Verfahren gegen Geldauflage eingestellt
Traumata nach Unfall

Wie sich im vergangenen August in Kirchheim ein Fahrradunfall ereignet hat, das wurde gestern im Kirchheimer Amtsgericht noch einmal so genau wie möglich rekonstruiert. Gegen die Auflage, 600 Euro an eine gemeinnützige Einrichtung zu zahlen, hat Amtsrichterin Franziska Hermle das Verfahren gegen den 63-jährigen Angeklagten schließlich eingestellt.

Andreas Volz

Kirchheim. Der Unfall, der sich am 13. August kurz vor 20 Uhr in einem Kirchheimer Wohngebiet ereignet hat, war wohl ein besonders unglücklicher Zufall: Der 63-jährige Mann, der seither kein Fahrrad mehr bestiegen hat, schaute an der Kreuzung nach rechts, um sich zu vergewissern, dass von dort kein Fahrzeug kommt, bevor er nach links abbiegen wollte. Als er danach aber nach links schaute, bemerkte er die 57-jährige Frau, die ebenfalls mit dem Fahrrad unterwegs war und geradeaus über die Kreuzung fahren wollte. Es kam zum Zusammenstoß, wobei die Frau, die keinen Helm trug, so unglücklich aufkam, dass sie mit einem Schädel-Hirn-Trauma per Rettungshubschrauber in ein Krankenhaus eingeliefert werden musste.

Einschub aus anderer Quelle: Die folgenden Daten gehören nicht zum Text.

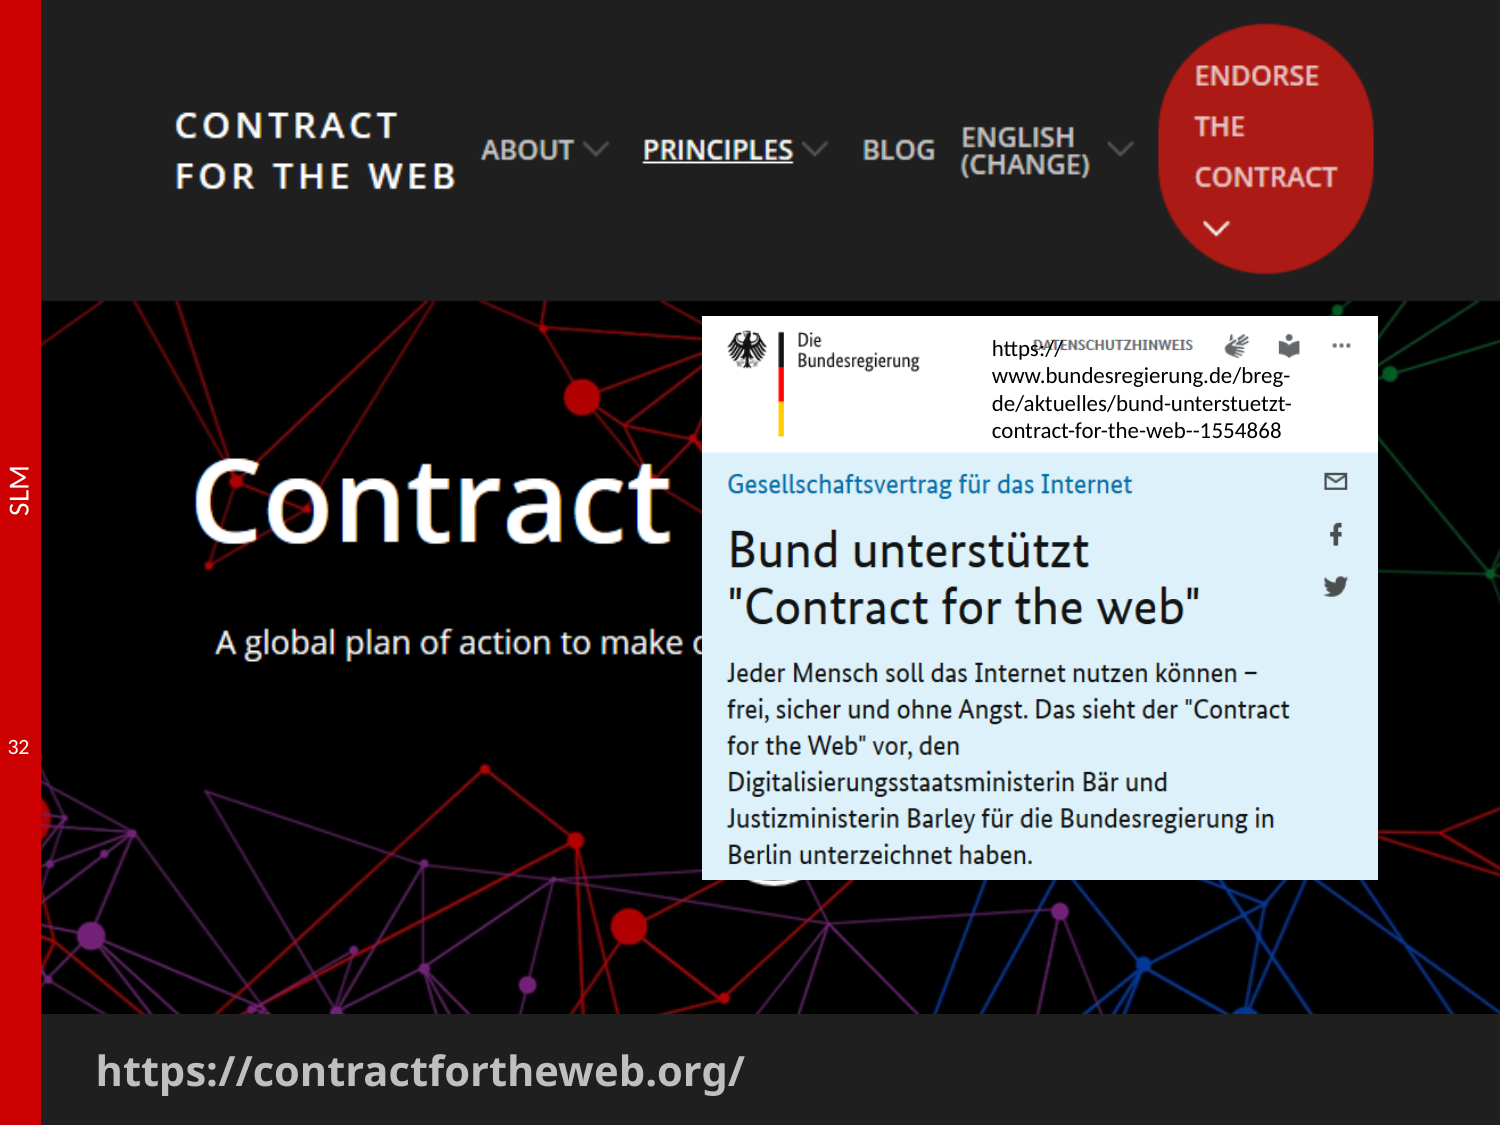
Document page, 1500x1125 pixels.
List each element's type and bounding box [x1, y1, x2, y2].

Nach eigener Aussage will der Mann noch versucht haben, nach links auszuweichen, um ungestreift an der Frau vorbeizukommen. Ein Sachverständiger stellte jedoch fest, dass der Mann diesen Vorsatz innerhalb der einen Sekunde, die ihm ungefähr zur Verfügung stand, maximal fassen, nicht aber ausführen konnte. Der Rekonstruktion zufolge – für die es nur wenige Anhaltspunkte gab – sei der 63-Jährige ziemlich weit links gefahren. Daraus schließt der Sachverständige, dass der Radfahrer die Kreuzung deutlich geschnitten hat. Ob sich der Zusammenstoß hätte vermeiden lassen, wenn der Mann ganz auf der rechten Straßenseite unterwegs gewesen wäre, darauf konnte und wollte sich der Sachverständige aber nicht eindeutig festlegen.

Die 57-jährige Frau konnte zum Unfallgeschehen keine Angaben machen: Ihre Erinnerung setzt erst circa drei Wochen später wieder ein: Am 2. und am 3. September habe sie durch ihren Mann sowie durch Pflegekräfte des Krankenhauses erfahren, was eigentlich passiert sei. Ihre Kopfverletzungen waren so heftig, dass sie therapeutische Hilfe brauchte, um wieder gehen, sprechen und schreiben zu lernen. Inzwischen gehe es ihr aber wieder ganz gut. Sie fahre auch wieder Fahrrad und habe sich außerdem einen Fahrradhelm gekauft.

Der 63-Jährige trug zwar keine schwerwiegenden Blessuren davon, von Schürfungen und Prellungen abgesehen. Aber der Unfall habe ihn psychisch stark belastet, sagte er vor Gericht. Er habe sogar den Arbeitgeber gewechselt, weil er mit dem Schichtdienst nicht mehr zurechtgekommen sei und keine Ruhe mehr gefunden habe.

Zumindest was die strafrechtliche Seite anbelangt, wird er nach der gestrigen Verhandlung Ruhe haben. Sobald er die 600 Euro an die gemeinnützige Einrichtung überwiesen hat, ist das Strafverfahren endgültig eingestellt. Zivilrechtlich geht es jetzt noch um die Frage, in welcher Höhe seine Versicherung Schmerzensgeld an die 57-Jährige zu zahlen hat.